Ovarian cancer is one of the more pernicious and aggressive neoplastic diseases. The condition could be more manageable if oncologists knew before the completion of chemotherapy whether the treatment was having the desired effect.
A study presented at the Society of Nuclear Medicine meeting in June strongly suggests that FDG-PET could be the tool that will provide that information. Dr. Stefanie Sassen and colleagues at the Technical University of Munich demonstrated that changes in FDG uptake in advanced stages of ovarian cancer can predict long-term patient survival after one cycle of neoadjuvant therapy. Standard uptake value measures were even more accurate when FDG-PET was performed after three cycles.
A preliminary trial involving 33 patients, along with experience with other cancers suggesting that a 20% decline in FDG uptake after the first cycle of chemotherapy indicates a positive response to therapy, formed the basis for these findings.
FDG-PET imaging of the abdomen and pelvis was performed before treatment and after the first and third cycles of carboplatin-based chemotherapy.
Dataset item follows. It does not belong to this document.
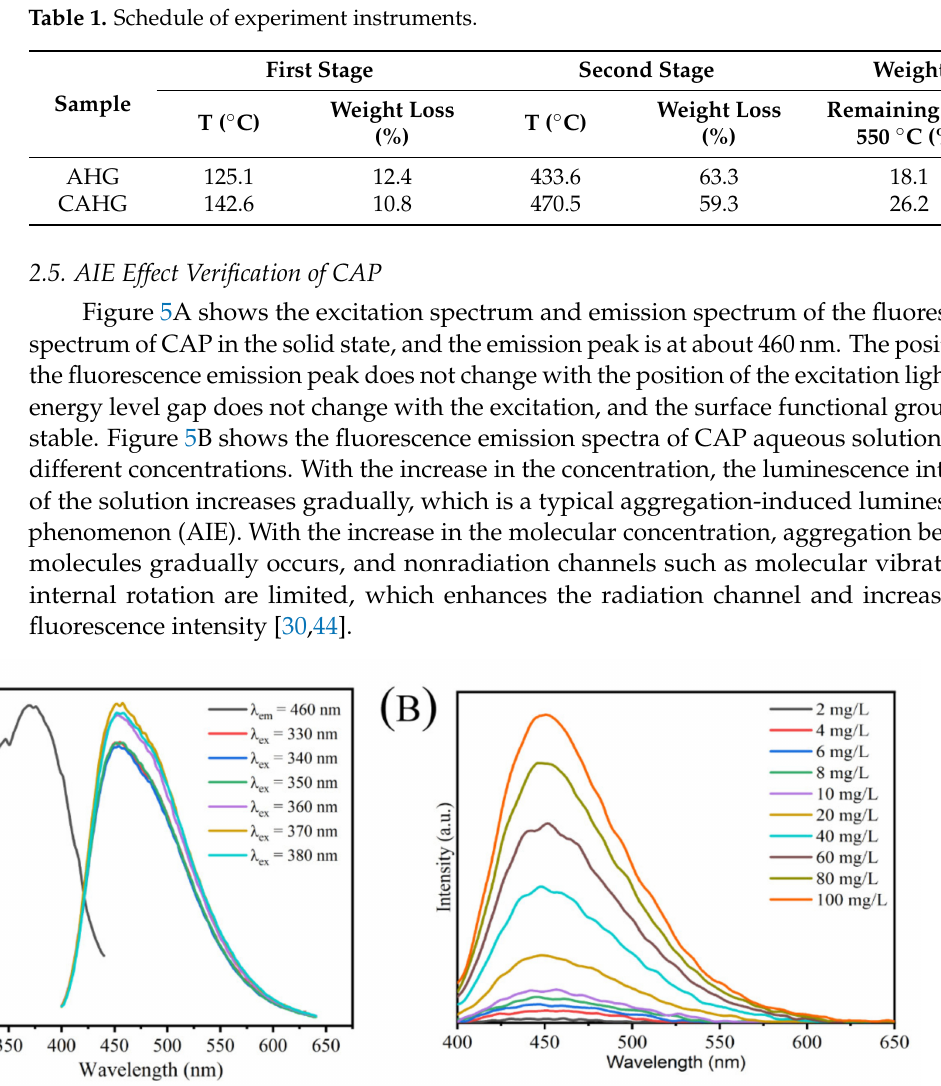
Figure 5. Fluorescence emission and excitation spectra of CAP ( A ); fluorescence emission spectra of CAP in water with different concentrations ( B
Patients received three cycles of chemotherapy before debulking surgery. Results were monitored for three years.
Sassen and the nuclear medicine laboratory of Prof. Dr. Markus Schwaiger found significant correlation between changes in FDG-PET uptake and patient survival after the first (p = 0.008) and third (p = 0.005) cycles of therapy.
Patients classified as responders survived 38.3 months, compared with 23.1 months for patients classified with PET as nonresponders. Using a 55% decrease in SUV as a positive response threshold after the third cycle of chemotherapy, the researchers found the overall survival to be 38.9 months for patients classified as responders with FDG-PET and 19.7 months for predicted nonresponders.
The study laid the foundation for larger trials to confirm the results and to apply the protocol to treatment modifications to improve patient outcomes, Sassen said.
"We found that we can predict survival by performing baseline PET and PET again after one cycle of chemotherapy. This change in metabolic activity will predict outcomes," she said.